GIVEN TASK 1.
Restate the code block in the notebook excerpt that opens with "# Check and install the required packages" as a brief list of its steps, keeping the package names.

SOURCE EXCERPT.
— Start —

Analyses_Dark_Triad.R	    Results_target_item.csv
cos_matrices		    Results_target_item_labeled_cor.csv
Dark_triad_items_EN.gsheet  Results_target_item_labeled.csv
PFA_for_DarkTriad_EN.ipynb  Results_target_item_labeled_reordered.csv


In [10]:
# Check and install the required packages
import subprocess
import sys

# Function to install packages
def install(package):
    if package not in sys.modules:
        subprocess.check_call([sys.executable, "-m", "pip", "install", package])

# List of required packages
packages = ['xlwt', 'sentence_transformers', 'factor-analyzer', 'scipy']

# Installing the required packages
for package in packages:
    install(package)

In [11]:
# Make gsheet readable
sheet_name = 'Dark_triad_items_EN' # replace with your own sheet name
sheet_id = '1mEa_4-CaVP19QwCy2zHYGzZgbtgQAr-Bc4uyu1nBT0Y' # replace with your sheet's ID
url = f"https://docs.google.com/spreadsheets/d/{sheet_id}/gviz/tq?tqx=out:csv&sheet={sheet_name}"

— End —

GIVEN TASK 2.
Print the part of the listing that opens with the line containing "state / province: Kentucky" and closes with the line containing "state / province: Indiana".

RECORDS FOR PROCESSING.

— Start —

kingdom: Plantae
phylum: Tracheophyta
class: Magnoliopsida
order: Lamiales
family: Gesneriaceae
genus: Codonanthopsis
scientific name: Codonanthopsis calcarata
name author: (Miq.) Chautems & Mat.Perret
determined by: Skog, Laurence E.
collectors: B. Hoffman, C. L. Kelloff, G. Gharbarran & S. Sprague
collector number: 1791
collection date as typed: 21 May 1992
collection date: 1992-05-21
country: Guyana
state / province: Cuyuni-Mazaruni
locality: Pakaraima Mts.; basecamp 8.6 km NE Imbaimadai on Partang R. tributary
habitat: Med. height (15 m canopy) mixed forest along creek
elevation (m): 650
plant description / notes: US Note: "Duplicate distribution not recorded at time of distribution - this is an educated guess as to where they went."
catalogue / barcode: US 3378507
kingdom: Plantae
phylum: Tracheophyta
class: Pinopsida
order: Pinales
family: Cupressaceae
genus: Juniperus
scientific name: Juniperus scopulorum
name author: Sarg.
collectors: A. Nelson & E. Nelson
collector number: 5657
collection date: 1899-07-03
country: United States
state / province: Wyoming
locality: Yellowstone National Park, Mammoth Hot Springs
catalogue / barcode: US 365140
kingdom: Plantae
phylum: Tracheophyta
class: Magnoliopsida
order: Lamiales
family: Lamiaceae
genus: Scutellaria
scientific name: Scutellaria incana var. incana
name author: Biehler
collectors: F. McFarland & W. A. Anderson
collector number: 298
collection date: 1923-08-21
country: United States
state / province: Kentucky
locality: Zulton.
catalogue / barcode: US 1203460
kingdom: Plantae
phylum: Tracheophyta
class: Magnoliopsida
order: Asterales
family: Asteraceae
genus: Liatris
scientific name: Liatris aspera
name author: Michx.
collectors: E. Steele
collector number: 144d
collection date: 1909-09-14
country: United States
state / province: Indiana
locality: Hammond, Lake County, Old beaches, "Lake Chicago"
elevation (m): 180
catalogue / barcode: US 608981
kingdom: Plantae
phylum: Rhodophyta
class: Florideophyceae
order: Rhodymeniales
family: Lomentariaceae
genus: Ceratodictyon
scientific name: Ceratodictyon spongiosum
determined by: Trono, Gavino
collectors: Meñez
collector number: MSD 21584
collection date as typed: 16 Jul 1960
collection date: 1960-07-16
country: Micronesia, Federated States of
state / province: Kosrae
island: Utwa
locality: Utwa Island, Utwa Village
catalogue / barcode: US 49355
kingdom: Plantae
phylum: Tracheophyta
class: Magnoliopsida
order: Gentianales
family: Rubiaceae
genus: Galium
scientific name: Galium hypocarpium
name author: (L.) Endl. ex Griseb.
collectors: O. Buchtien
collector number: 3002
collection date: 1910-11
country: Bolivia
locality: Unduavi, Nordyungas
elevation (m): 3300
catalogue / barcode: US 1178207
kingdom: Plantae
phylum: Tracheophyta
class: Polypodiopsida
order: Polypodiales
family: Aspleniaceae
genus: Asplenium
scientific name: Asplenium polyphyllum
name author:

— End —

RESPONSE 1.
- Imports the `subprocess` and `sys` modules.
- Defines a function, `install(package)`, that runs `pip install` for a package through `sys.executable` if that package is not in `sys.modules`.
- Lists the required packages: `xlwt`, `sentence_transformers`, `factor-analyzer` and `scipy`.
- Loops over that list and calls `install` on each package.

RESPONSE 2.
state / province: Kentucky
locality: Zulton.
catalogue / barcode: US 1203460
kingdom: Plantae
phylum: Tracheophyta
class: Magnoliopsida
order: Asterales
family: Asteraceae
genus: Liatris
scientific name: Liatris aspera
name author: Michx.
collectors: E. Steele
collector number: 144d
collection date: 1909-09-14
country: United States
state / province: Indiana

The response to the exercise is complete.